Let $L=\mathbb{Q}(\sqrt{2},\sqrt{3},y)$ where $y^2=(9-5\sqrt{3})(2-\sqrt{2})$. Show that $y$ is a primitive element of the extension $L/\mathbb{Q}$. Determine its minimal polynomial and a splitting field $N/K$. Determine Gal$(N/K)$.
I am thinking that we can expand $1,y^2,y^4,y^6$ in terms of the basis $1,\sqrt{2},\sqrt{3},\sqrt{6}$ and get a matrix $A$ where the $i$-th column of $A$ is the coordinate vector of $y^{2^{i-1}}$. Argue that $A$ is invertible. Let $b=(0,1,0,0)^T$ and $c=(0,0,1,0)^T$. Then each of $Ax=b$ and $Ax=c$ has unique solution. This proves that $y$ is the primitve element. I wonder if there is a easier way to do this. I tried to mimic the proof for the Primitive Element Theorem but this requires (or does it?) knowledge about the minimal polynomial of $y$ but I do not know how to solve for it.
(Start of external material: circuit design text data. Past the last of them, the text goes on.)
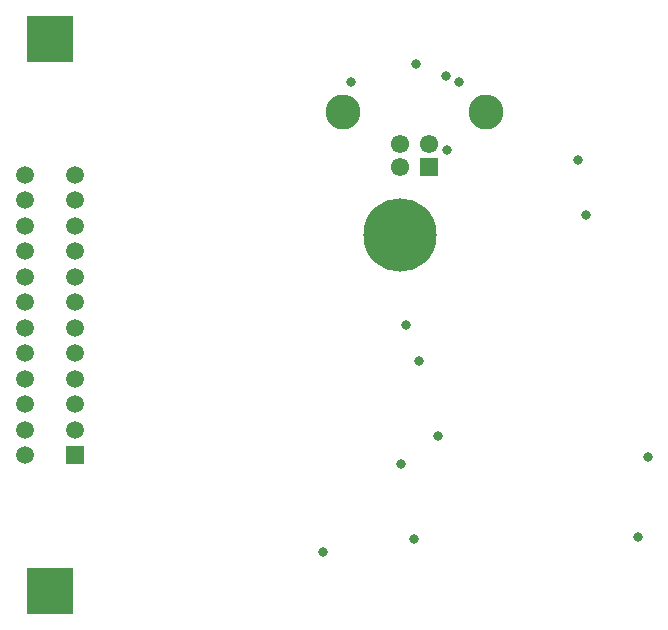
<source format=gbs>
G04*
G04 #@! TF.GenerationSoftware,Altium Limited,Altium Designer,18.1.7 (191)*
G04*
G04 Layer_Color=16711935*
%FSLAX25Y25*%
%MOIN*%
G70*
G01*
G75*
%ADD54R,0.15800X0.15800*%
%ADD55C,0.05918*%
%ADD56R,0.05918X0.05918*%
%ADD57R,0.06115X0.06115*%
%ADD58C,0.06115*%
%ADD59C,0.11627*%
%ADD60C,0.24422*%
%ADD61C,0.03162*%
D54*
X41854Y-200349D02*
D03*
Y-16097D02*
D03*
D55*
X33465Y-61475D02*
D03*
Y-69936D02*
D03*
Y-78439D02*
D03*
Y-86975D02*
D03*
Y-95475D02*
D03*
Y-103975D02*
D03*
Y-112475D02*
D03*
Y-120975D02*
D03*
Y-129475D02*
D03*
Y-137975D02*
D03*
Y-146475D02*
D03*
Y-154975D02*
D03*
X50354Y-61432D02*
D03*
Y-69936D02*
D03*
Y-78439D02*
D03*
Y-86944D02*
D03*
Y-95447D02*
D03*
Y-103951D02*
D03*
Y-112455D02*
D03*
Y-120959D02*
D03*
Y-129463D02*
D03*
Y-137967D02*
D03*
Y-146471D02*
D03*
D56*
Y-154975D02*
D03*
D57*
X168307Y-59055D02*
D03*
D58*
X158465D02*
D03*
Y-51181D02*
D03*
X168307D02*
D03*
D59*
X139685Y-40512D02*
D03*
X187087D02*
D03*
D60*
X158465Y-81693D02*
D03*
D61*
X142224Y-30512D02*
D03*
X178150D02*
D03*
X220472Y-74803D02*
D03*
X217913Y-56496D02*
D03*
X241142Y-155512D02*
D03*
X237992Y-182087D02*
D03*
X163228Y-182913D02*
D03*
X171260Y-148622D02*
D03*
X132874Y-187402D02*
D03*
X158896Y-157776D02*
D03*
X163728Y-24606D02*
D03*
X164759Y-123421D02*
D03*
X160433Y-111496D02*
D03*
X173914Y-28543D02*
D03*
X174212Y-53149D02*
D03*
M02*

</source>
Also, I am guessing the minimal polynomial of $y$ over $\mathbb{Q}$ is of degree 8 since $X^2-(9-5\sqrt{3})(2-\sqrt{2})$ is over $\mathbb{Q}(\sqrt{2},\sqrt{3})$ irreducible by Eisenstein ($\sqrt{3}$ is prime in $\mathbb{Z}[\sqrt{2},\sqrt{3}]$.) If that is correct, then say we get from the above that some monic polynomial $f(X)$ in $\mathbb{Q}[X]$ such that $f(y)=\sqrt{2}$. Then we take $f^2-2$. Since $f$ is of degree $4$, then $f^2-2$ is the minimal polynomial. Is it correct? But then, how do we compute Gal$(N/K)$?
$$2-{y^2\over9-5\sqrt3}=\sqrt2$$
$$2=4-{4y^2\over9-5\sqrt3}+{y^4\over(9-5\sqrt3)^2}$$
$$4y^2(9-5\sqrt3)=2(9-5\sqrt3)^2+y^4$$
$$y^4-36y^2+162+150=(-20y^2+180)\sqrt3$$
Now square both sides to get a polynomial of degree 8 for $y$.